───── Supplied entries
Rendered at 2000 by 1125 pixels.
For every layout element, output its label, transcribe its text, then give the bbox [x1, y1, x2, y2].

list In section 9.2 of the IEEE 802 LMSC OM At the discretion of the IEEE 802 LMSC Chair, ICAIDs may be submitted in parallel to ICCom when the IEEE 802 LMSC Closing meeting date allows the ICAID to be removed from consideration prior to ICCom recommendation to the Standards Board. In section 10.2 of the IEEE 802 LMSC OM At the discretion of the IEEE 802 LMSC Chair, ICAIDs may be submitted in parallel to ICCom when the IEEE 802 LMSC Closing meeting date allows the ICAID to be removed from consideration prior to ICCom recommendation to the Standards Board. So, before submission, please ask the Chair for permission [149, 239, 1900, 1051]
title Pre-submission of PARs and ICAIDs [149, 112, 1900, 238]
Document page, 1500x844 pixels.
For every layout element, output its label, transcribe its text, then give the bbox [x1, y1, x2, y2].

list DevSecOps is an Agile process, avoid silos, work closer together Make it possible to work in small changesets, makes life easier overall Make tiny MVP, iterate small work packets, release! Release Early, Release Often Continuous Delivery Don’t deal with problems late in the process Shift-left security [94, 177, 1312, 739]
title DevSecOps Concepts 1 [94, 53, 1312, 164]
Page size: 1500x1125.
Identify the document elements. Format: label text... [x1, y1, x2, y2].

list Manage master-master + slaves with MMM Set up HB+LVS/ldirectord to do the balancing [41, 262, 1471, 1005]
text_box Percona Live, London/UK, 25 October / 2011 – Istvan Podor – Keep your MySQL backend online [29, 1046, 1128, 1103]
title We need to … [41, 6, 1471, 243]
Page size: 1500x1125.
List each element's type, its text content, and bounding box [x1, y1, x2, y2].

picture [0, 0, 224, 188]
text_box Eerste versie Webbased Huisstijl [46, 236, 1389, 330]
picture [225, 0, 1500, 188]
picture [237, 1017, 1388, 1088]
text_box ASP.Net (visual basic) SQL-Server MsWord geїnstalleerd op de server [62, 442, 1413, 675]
──────────
§ **Written task**: Rewrite all of the lines above, replacing "Page size" with "Canvas size" everywhere it occurs and leaving everything else unchanged.

§ **Completed exercise**:
Rendered at 2000 by 1125 pixels.
For every layout element, output its label, transcribe its text, then give the bbox [x1, y1, x2, y2].

list In section 9.2 of the IEEE 802 LMSC OM At the discretion of the IEEE 802 LMSC Chair, ICAIDs may be submitted in parallel to ICCom when the IEEE 802 LMSC Closing meeting date allows the ICAID to be removed from consideration prior to ICCom recommendation to the Standards Board. In section 10.2 of the IEEE 802 LMSC OM At the discretion of the IEEE 802 LMSC Chair, ICAIDs may be submitted in parallel to ICCom when the IEEE 802 LMSC Closing meeting date allows the ICAID to be removed from consideration prior to ICCom recommendation to the Standards Board. So, before submission, please ask the Chair for permission [149, 239, 1900, 1051]
title Pre-submission of PARs and ICAIDs [149, 112, 1900, 238]
Document page, 1500x844 pixels.
For every layout element, output its label, transcribe its text, then give the bbox [x1, y1, x2, y2].

list DevSecOps is an Agile process, avoid silos, work closer together Make it possible to work in small changesets, makes life easier overall Make tiny MVP, iterate small work packets, release! Release Early, Release Often Continuous Delivery Don’t deal with problems late in the process Shift-left security [94, 177, 1312, 739]
title DevSecOps Concepts 1 [94, 53, 1312, 164]
Canvas size: 1500x1125.
Identify the document elements. Format: label text... [x1, y1, x2, y2].

list Manage master-master + slaves with MMM Set up HB+LVS/ldirectord to do the balancing [41, 262, 1471, 1005]
text_box Percona Live, London/UK, 25 October / 2011 – Istvan Podor – Keep your MySQL backend online [29, 1046, 1128, 1103]
title We need to … [41, 6, 1471, 243]
Canvas size: 1500x1125.
List each element's type, its text content, and bounding box [x1, y1, x2, y2].

picture [0, 0, 224, 188]
text_box Eerste versie Webbased Huisstijl [46, 236, 1389, 330]
picture [225, 0, 1500, 188]
picture [237, 1017, 1388, 1088]
text_box ASP.Net (visual basic) SQL-Server MsWord geїnstalleerd op de server [62, 442, 1413, 675]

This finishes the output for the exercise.